- [Work instruction]:
Where "partir" occurs in a line of the entries below, copy that line.

- [Material for this exercise]:

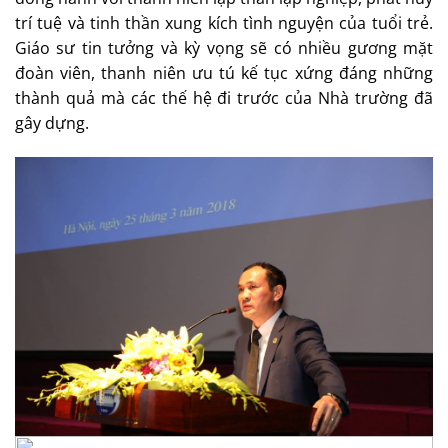
trí tuệ và tinh thần xung kích tình nguyện của tuổi trẻ.
Giáo sư tin tưởng và kỳ vọng sẽ có nhiều gương mặt
đoàn viên, thanh niên ưu tú kế tục xứng đáng những
thành quả mà các thế hệ đi trước của Nhà trường đã
gây dựng.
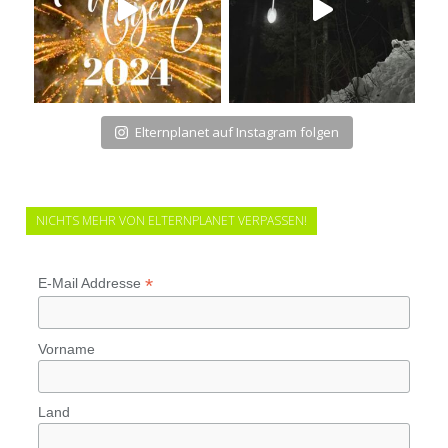
Elternplanet auf Instagram folgen
NICHTS MEHR VON ELTERNPLANET VERPASSEN!
*
E-Mail Addresse
Vorname
Land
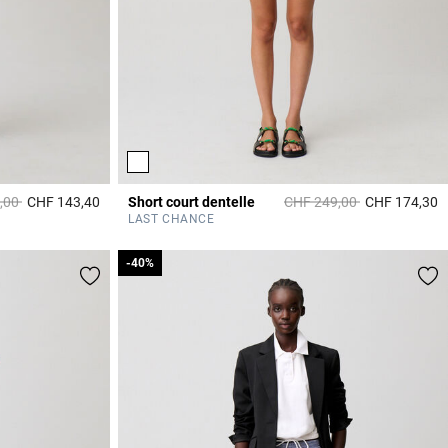
it à partir de
à
Prix réduit à partir de
à
,00
CHF 143,40
Short court dentelle
CHF 249,00
CHF 174,30
5 out of 5 Customer Rating
4
LAST CHANCE
-40%
-40%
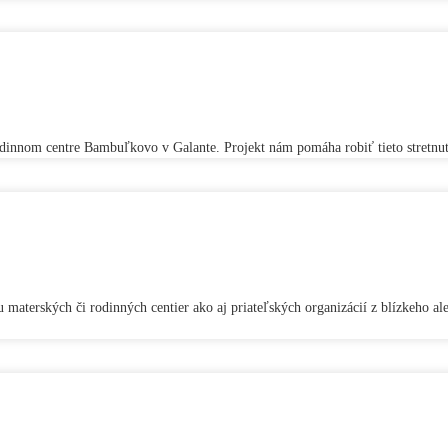
odinnom centre Bambuľkovo v Galante. Projekt nám pomáha robiť tieto stretnuti
u materských či rodinných centier ako aj priateľských organizácií z blízkeho a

- [Written answer]:
it à partir de
Prix réduit à partir de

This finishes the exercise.